Archive for December, 2013

Response to Joan Vennochi

Friday, December 27th, 2013

Joan Vennochi hit on some interesting points related to bicycling in the city and its position in the political landscape. While her auto-centrism shouts out from behind her attempt at neutrality, she’s right that cycling shouldn’t be a conservative or liberal issue.

But driving cycling into the local political landscape is important. The common ground we share is our local streets. For too long automobiles have had the sole franchise on street planning, parking and infrastructure investment all at the cost to others. It’s no wonder the demographic of today’s early adopting riders are young men as the number one thing preventing more folks from riding is their fear for their own safety from the preponderance of automobiles clogging and hogging our streets.

Vennochi almost makes the connection that for every rider there is one less person in a car or truck clogging the streets, but alas she failed. She also failed to realize that parking isn’t what local businesses need in order to thrive, but better friendlier street design that provides safe access for everyone especially pedestrians and cyclists. There is a growing mass of evidence of the economic benefits of complete street design and there are examples where conservative elected officials recognize it and they’ve begun to adopt complete streets as part of their agenda.
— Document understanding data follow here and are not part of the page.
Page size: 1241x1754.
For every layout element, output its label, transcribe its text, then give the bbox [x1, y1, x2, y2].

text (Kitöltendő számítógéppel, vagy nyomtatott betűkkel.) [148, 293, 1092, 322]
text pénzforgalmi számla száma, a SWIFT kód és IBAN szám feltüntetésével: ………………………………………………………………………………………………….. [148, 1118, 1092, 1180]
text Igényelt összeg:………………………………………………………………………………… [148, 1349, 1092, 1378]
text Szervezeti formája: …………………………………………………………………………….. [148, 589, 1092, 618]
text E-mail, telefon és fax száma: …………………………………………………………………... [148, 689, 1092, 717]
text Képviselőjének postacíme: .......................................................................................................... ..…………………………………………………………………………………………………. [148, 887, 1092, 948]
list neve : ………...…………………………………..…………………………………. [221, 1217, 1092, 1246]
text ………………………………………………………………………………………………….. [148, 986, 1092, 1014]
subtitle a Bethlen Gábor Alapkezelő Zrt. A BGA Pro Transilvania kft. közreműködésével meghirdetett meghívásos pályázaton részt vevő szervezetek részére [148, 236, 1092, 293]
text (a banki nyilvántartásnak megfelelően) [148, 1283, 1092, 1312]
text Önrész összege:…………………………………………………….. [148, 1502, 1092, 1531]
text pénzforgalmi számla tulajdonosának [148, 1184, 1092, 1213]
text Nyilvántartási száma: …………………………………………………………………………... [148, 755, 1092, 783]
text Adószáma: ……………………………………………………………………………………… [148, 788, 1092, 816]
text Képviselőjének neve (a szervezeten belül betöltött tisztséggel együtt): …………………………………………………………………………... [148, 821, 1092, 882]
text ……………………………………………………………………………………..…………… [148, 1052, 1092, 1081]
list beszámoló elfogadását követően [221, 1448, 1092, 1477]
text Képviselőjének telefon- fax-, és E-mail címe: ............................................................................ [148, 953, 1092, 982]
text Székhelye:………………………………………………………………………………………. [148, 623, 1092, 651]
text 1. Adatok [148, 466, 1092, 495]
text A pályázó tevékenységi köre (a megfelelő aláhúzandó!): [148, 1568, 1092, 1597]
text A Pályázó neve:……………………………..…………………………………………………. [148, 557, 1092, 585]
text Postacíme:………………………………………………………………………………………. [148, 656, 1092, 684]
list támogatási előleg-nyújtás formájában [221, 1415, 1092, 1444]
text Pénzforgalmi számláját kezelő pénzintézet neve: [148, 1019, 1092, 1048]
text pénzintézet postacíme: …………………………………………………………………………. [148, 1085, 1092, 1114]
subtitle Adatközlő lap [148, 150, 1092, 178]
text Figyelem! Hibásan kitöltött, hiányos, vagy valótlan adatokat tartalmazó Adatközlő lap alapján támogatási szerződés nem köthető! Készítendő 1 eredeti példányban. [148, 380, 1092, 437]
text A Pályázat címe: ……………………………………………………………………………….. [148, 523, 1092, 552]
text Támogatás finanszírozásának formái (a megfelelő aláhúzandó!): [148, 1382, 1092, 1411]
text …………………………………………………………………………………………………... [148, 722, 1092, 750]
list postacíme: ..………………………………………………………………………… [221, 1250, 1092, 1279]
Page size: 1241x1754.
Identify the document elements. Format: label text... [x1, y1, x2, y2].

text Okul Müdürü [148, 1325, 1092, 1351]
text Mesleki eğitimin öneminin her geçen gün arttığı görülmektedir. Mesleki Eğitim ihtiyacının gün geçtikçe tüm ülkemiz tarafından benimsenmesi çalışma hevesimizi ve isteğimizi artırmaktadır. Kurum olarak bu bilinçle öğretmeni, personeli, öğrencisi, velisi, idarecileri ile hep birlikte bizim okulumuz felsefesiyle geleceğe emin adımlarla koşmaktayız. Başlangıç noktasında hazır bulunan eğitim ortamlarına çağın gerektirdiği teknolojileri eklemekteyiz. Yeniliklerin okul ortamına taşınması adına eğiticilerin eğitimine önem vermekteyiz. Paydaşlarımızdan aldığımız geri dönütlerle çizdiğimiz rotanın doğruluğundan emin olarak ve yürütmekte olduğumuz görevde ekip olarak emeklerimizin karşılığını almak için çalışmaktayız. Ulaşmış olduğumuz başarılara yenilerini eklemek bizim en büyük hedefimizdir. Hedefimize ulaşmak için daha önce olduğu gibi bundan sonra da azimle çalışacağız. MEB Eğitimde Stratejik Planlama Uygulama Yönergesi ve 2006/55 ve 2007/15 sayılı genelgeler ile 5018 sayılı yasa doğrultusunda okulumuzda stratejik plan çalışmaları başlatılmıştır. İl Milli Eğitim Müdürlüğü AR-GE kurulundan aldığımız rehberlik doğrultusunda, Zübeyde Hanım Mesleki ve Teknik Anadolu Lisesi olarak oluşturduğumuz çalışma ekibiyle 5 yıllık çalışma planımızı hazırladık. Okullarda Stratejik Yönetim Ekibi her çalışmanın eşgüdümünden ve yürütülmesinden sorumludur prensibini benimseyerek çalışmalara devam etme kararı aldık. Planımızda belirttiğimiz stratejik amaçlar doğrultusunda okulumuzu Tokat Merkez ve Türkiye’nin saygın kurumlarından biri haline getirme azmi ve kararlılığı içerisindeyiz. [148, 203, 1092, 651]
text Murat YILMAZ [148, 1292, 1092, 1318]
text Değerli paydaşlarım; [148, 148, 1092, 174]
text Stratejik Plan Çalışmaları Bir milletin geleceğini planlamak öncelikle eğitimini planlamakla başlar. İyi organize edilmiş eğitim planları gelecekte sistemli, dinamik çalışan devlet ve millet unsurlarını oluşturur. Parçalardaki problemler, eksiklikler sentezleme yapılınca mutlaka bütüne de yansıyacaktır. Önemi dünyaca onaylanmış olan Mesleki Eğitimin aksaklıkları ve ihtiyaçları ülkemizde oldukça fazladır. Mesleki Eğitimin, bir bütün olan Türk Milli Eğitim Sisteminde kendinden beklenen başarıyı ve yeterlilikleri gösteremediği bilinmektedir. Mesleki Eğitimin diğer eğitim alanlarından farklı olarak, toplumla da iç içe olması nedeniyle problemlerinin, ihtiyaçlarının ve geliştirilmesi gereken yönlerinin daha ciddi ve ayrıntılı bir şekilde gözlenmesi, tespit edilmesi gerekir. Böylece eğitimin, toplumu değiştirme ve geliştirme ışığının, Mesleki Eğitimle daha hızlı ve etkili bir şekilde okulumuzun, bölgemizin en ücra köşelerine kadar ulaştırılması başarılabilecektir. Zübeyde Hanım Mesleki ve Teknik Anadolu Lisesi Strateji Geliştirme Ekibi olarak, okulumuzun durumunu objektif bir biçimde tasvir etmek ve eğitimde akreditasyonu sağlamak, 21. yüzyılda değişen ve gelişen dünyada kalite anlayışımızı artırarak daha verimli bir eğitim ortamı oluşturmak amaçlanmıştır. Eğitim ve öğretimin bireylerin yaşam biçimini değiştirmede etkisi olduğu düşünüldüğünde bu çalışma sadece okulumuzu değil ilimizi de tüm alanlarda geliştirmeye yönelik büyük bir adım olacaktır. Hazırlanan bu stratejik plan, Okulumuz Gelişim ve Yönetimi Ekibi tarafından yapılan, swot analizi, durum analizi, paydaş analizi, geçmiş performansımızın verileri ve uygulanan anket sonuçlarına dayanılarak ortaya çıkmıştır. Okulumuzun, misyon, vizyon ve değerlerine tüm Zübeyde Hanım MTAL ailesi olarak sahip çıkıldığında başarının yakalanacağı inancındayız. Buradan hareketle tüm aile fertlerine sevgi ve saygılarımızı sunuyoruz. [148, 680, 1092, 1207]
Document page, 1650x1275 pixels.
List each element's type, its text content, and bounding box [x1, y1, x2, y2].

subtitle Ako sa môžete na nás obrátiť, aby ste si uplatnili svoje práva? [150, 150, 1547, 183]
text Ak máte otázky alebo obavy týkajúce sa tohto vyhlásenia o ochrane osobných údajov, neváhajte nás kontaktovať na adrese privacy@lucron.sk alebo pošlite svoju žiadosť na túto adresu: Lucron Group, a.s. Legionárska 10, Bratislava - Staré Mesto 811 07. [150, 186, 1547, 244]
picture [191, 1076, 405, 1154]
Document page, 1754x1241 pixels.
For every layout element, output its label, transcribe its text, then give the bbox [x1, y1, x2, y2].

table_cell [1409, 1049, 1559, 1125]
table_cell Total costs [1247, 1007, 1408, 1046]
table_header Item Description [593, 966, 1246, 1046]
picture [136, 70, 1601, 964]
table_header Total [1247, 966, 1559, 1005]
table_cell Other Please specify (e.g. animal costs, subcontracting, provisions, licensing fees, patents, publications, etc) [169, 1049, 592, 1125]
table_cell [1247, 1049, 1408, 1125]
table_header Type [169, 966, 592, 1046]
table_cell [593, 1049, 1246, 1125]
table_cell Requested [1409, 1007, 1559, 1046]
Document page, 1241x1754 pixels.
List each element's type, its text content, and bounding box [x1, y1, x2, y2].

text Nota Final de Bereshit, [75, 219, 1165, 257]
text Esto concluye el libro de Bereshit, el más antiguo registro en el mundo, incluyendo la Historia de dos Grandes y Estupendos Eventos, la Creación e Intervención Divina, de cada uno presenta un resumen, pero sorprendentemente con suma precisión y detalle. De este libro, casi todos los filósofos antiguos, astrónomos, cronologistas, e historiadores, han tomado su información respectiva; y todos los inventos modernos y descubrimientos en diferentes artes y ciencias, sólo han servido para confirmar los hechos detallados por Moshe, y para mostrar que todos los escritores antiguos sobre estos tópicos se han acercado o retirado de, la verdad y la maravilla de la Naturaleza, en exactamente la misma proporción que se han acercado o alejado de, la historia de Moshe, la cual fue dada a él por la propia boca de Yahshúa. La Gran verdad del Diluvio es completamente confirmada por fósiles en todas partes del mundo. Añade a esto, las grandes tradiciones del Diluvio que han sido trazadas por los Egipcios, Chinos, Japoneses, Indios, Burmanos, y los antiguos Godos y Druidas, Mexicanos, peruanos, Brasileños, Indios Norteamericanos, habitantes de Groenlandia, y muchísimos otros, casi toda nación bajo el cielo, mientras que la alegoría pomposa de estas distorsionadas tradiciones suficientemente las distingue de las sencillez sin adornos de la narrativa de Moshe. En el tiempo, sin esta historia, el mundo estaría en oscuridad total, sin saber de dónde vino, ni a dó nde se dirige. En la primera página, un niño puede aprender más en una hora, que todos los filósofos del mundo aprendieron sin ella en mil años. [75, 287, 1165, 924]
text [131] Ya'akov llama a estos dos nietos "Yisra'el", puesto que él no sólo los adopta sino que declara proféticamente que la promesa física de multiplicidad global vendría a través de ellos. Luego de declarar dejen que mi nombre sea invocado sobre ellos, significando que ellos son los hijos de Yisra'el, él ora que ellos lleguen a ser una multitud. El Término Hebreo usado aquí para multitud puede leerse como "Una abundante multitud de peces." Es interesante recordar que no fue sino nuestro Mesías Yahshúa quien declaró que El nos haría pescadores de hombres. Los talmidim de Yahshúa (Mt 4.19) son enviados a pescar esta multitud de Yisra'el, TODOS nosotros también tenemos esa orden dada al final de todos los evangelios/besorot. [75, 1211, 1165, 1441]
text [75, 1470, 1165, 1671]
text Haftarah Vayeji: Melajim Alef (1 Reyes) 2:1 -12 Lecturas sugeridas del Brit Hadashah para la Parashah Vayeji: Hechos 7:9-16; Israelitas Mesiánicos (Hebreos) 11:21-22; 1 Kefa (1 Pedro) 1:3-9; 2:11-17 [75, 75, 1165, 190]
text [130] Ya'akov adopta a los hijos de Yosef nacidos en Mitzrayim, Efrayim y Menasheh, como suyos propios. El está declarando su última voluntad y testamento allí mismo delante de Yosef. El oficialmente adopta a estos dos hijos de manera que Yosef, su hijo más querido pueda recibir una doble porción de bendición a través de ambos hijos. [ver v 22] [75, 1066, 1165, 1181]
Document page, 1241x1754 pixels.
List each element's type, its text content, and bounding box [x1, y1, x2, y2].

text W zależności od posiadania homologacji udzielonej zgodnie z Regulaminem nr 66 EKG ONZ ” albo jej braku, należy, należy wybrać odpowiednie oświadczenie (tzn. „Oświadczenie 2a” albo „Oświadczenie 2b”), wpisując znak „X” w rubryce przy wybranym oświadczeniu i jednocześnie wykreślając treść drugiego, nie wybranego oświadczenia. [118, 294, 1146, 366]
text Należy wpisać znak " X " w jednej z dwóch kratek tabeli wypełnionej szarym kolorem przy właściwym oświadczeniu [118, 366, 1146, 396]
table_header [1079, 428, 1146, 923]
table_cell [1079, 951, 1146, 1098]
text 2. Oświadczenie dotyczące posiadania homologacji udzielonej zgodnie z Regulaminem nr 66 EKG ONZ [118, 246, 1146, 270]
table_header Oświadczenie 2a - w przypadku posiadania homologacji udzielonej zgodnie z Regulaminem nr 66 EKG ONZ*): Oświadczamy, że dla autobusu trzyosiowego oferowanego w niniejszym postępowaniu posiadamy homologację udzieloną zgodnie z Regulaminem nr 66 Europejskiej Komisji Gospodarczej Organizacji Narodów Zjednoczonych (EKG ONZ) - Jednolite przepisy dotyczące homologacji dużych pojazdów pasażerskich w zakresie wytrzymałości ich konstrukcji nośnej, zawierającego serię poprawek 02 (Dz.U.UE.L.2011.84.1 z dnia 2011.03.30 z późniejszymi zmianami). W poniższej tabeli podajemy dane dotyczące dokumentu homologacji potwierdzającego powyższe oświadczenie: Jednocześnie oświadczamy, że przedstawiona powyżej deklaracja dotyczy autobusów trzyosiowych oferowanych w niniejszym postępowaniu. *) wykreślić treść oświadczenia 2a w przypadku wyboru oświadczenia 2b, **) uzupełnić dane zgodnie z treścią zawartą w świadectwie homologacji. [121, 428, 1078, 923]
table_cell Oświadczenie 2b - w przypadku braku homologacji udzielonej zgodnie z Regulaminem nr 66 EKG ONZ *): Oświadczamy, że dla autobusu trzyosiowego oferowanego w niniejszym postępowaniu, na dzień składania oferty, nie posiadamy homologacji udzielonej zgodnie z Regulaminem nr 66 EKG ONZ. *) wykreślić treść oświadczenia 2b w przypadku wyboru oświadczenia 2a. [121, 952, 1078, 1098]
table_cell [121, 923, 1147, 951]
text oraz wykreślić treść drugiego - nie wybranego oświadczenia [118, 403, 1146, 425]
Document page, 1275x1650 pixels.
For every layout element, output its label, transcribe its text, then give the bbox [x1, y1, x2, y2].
Besides if today’s conservatives truly lived up to the meaning of that word, they’d be all for saving money, time and resources for little cost to the government. After all most riders motivation isn’t politics, but saving time and money while getting free exercise. It certainly isn’t to irritate “driver seat” liberals like Joan Vennochi.

Neighborhood groups impediment to expanding bike infrastructure

Friday, December 6th, 2013

We attended the community meeting on Seaver Street to finalize the plans for traffic calming and installing bike infrastructure. Apparently it was a reboot of an effort that was torpedoed by a few vocal local community members representing various local community groups. The word out of that meeting was that cycle tracks were doomed.

The DPW and Boston Bikes did a little more homework and political background work between meetings in hopes of turning things around. They met with the local nay sayers and developed an alternate plan that answered the immediate concerns. Then they quietly lobbied to get a good cadre of local bicycle supporters to attend. Mission accomplished.

The biggest fear was a misplaced one that believed a cycle track and parking outside of that put the parker at risk far beyond anyone else. That issue alone proved to be a stumbling block for the most resistant and vocal attendee at this meeting. We love the man’s sincerity, but we hope that he can open his eyes to the big picture.

The rest of the local biking community showed up and did an awesome job of arguing for bicycle infrastructure. Some very good grass roots folks from the Y’s Roxbury Bike showed and made compelling arguments for the double track (Option 2) plan the City obviously preferred. I nearly took my hand down as both the big and small pictures were well presented and argued.

The most inspiring testimonies however were from two young men who had obvious connections to Bikes Not Bombs. Wow! Boston is going to be a great city with fine young men like the two that stood up and gave compelling intelligent and soulful reasons why Seaver Street should have cycle tracks. Wow! (Did I already say that?)

Meanwhile Boston Bikes and DPW weathered the noise of one of the most cantankerous meeting participants I’ve ever encountered. YIKES! I would have been physically afraid for my own safety had I been in Nicole Friedman’s shoes. What a contrast when the guy basically pushed her aside (6 foot + 220 lbs+ of angry man versus 5 ft? Nicole?) and took over at one point.

Boston Bikes stood their ground though, kept things civil and the crowd did the rest. Anyone who hadn’t decided before they got there obviously came down for Option 2 in the end as only a few hands went up when Option 1 was offered as a choice, while a preponderence of hands soared in proud defiance when Option 2 was offered.

So now one victory in the neighborhood. Perhaps the T and DPW should take the lesson learned here and apply it to a reboot of the cold nasty response the city got from the Mattapan Community about making a Silver Line like stretch up Blue Hill Avenue.

Certainly they can take what they learned home in preparation for more encounters with rabid community folks. We already hear the auto-centric resentment toward bicycles and accomodating them in the neighborhoods. While I love my neighbors who show up at constant meetings and volunteer their time and toil to making their neighborhood a better place, I’m tired of those folks sometimes feeling so entitled that they actually block progress.

But neighbohood backers of bicycle infrastructure be warned. That we need to show up at these meetings and be cool calm and positive.

I got up and spoke of the economic benefits of cycling. I also contrasted the Seaver Street proposal to the crap Dot Ave got out of state planners when instead of increased bike capacity we got more turn lanes at the major intersection.

Given the tension in the room I didn’t ask my Dot-centric quetions. The first being, what about the part of Seaver Street on the Dot-side of Blue Hill Avenue down to Erie? Lanes? Continue the love? The other? How about making it a lane not a sharrow again from Columbia Road to Seaver. It was installed as a lane, but made into a sharrow later. With a cycle track that turns into a real weak point as a sharrow.